From the Guidelines
Management of intermittent complete heart block during a non-ST elevation myocardial infarction (NSTEMI) requires prompt intervention with temporary pacing and definitive treatment of the underlying coronary issue. Initially, a temporary transvenous pacemaker should be placed to maintain adequate heart rate and cardiac output. Atropine (0.5-1mg IV) may be used for emergent management of symptomatic bradycardia while preparing for pacing. The patient should receive standard NSTEMI treatment including antiplatelet therapy (aspirin 325mg loading dose followed by 81mg daily, plus a P2Y12 inhibitor such as ticagrelor 180mg loading dose followed by 90mg twice daily), anticoagulation (typically unfractionated heparin or low molecular weight heparin), and high-intensity statin therapy, as recommended by the guidelines 1. Early coronary angiography with revascularization of the culprit vessel is crucial, as the heart block is likely due to ischemia affecting the conduction system. If the heart block persists after revascularization, permanent pacemaker implantation is typically recommended, usually after a waiting period of 3-7 days to determine if conduction recovers once ischemia resolves, as suggested by the guidelines 1. The persistence of heart block after revascularization suggests significant damage to the conduction system and carries a poor prognosis without permanent pacing support. Key considerations in the management of these patients include:
- Bed rest with continuous ECG monitoring, as recommended by the guidelines 1
- Supplemental oxygen for patients with arterial saturation less than 90% or other high-risk features for hypoxemia, as recommended by the guidelines 1
- Avoidance of nonsteroidal anti-inflammatory drugs (NSAIDs) except for aspirin, due to increased risks of mortality, reinfarction, hypertension, heart failure, and myocardial rupture associated with their use, as recommended by the guidelines 1
From the FDA Drug Label
The FDA drug label does not answer the question.
From the Research
Treatment of Intermittent Complete Heart Block in NSTEMI
- The treatment of intermittent complete heart block in the context of a non-ST-segment elevation myocardial infarction (NSTEMI) is not directly addressed in the provided studies.
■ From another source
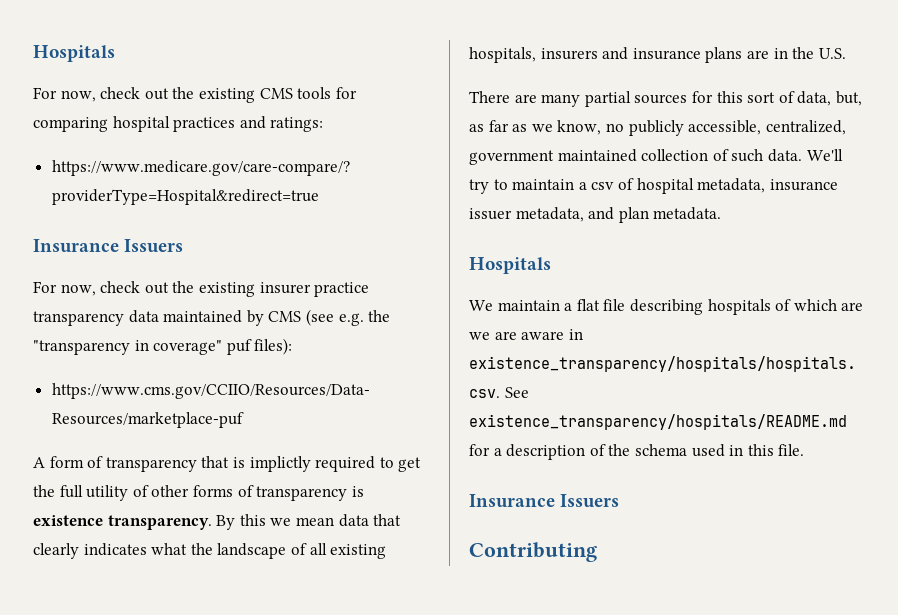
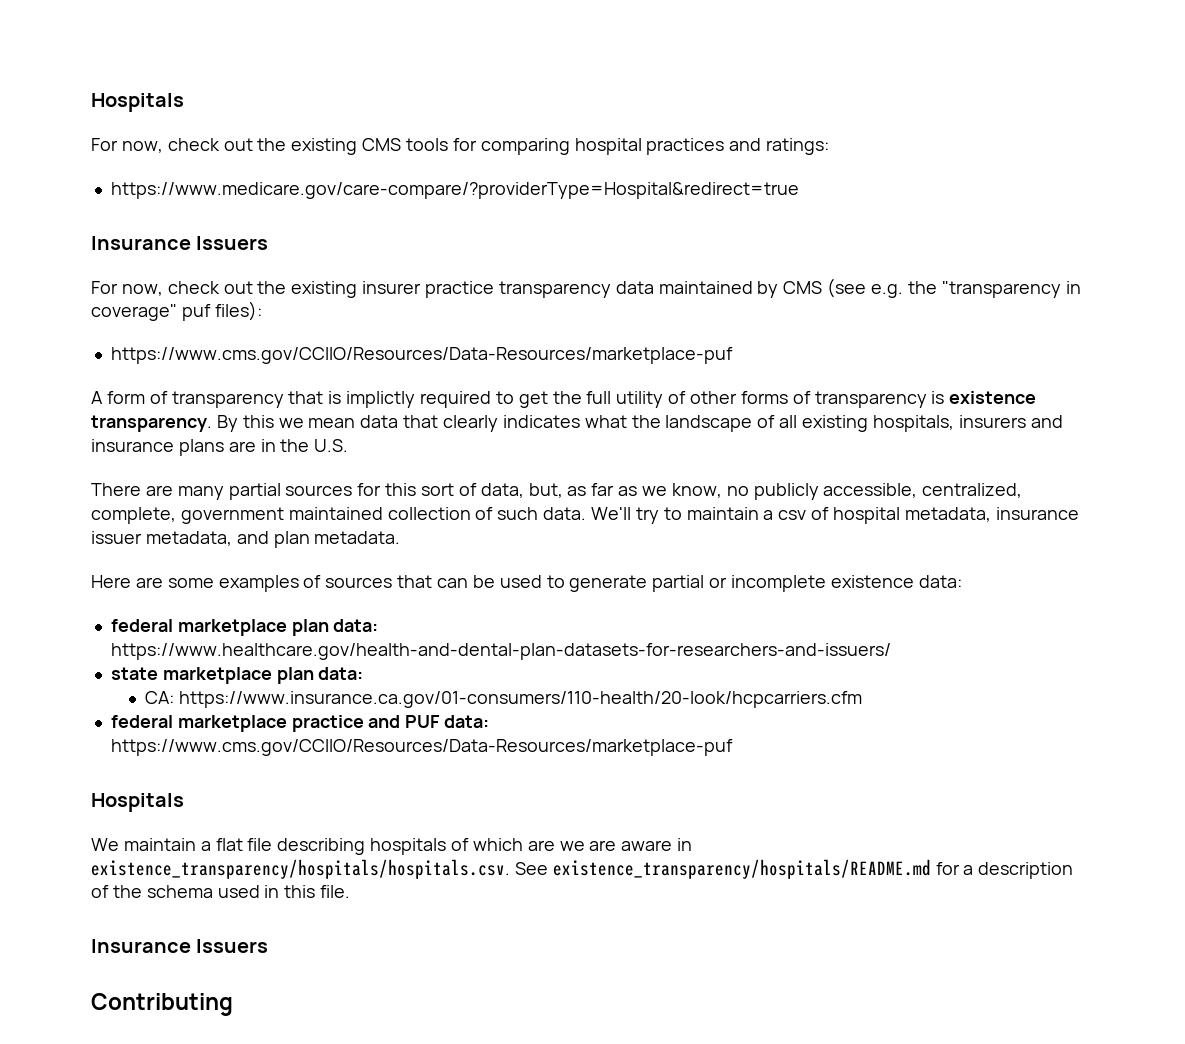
(846, 127) none -> [91,507,176,524] complete,
(722, 213) none -> [91,575,962,592] [110,619,379,636] [110,643,891,660] [110,667,364,684] [145,691,863,708] [110,715,490,732] [110,739,733,756] // Here are some examples of sources that can be used to generate partial or incomplete existence data: // federal marketplace plan data: https://www.healthcare.gov/health-and-dental-plan-datasets-for-researchers-and-issuers/ // state marketplace plan data: // CA: https://www.insurance.ca.gov/01-consumers/110-health/20-look/hcpcarriers.cfm // federal marketplace practice and PUF data: https://www.cms.gov/CCIIO/Resources/Data-Resources/marketplace-puf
- However, study 2 suggests that the timing of invasive strategy (early vs. delayed) does not appear to influence the rate of pacemaker placement in NSTEMI complicated by high degree atrioventricular block (HDAVB).
- Study 3 reports a case of complete heart block in a patient with late presentation inferior STEMI, which was successfully treated with percutaneous coronary intervention (PCI), avoiding the need for a permanent pacemaker.
- Study 4 and 5 discuss the treatment of NSTEMI in general, including the use of beta-blockers and invasive strategies, but do not specifically address the treatment of intermittent complete heart block.
- Study 6 compares the use of ACE inhibitors and ARBs in patients with NSTEMI who underwent PCI, but does not address the treatment of intermittent complete heart block.
Invasive Strategy
- Study 2 found that early invasive strategy (<24 hours) was associated with lower length of stay and total hospitalization cost, but did not significantly reduce the rate of pacemaker implantation or in-hospital mortality.
- Study 5 recommends an invasive strategy with cardiac catheterization and revascularization when clinically appropriate, regardless of whether the patient receives revascularization.
Medical Management
- Study 4 found that acute beta-blocker use was associated with lower in-hospital mortality and improved clinical outcomes in patients with NSTEMI.
- Study 6 suggests that ACE inhibitors may be more effective than ARBs in reducing major adverse cardiac events (MACEs) in patients with NSTEMI who undergo PCI.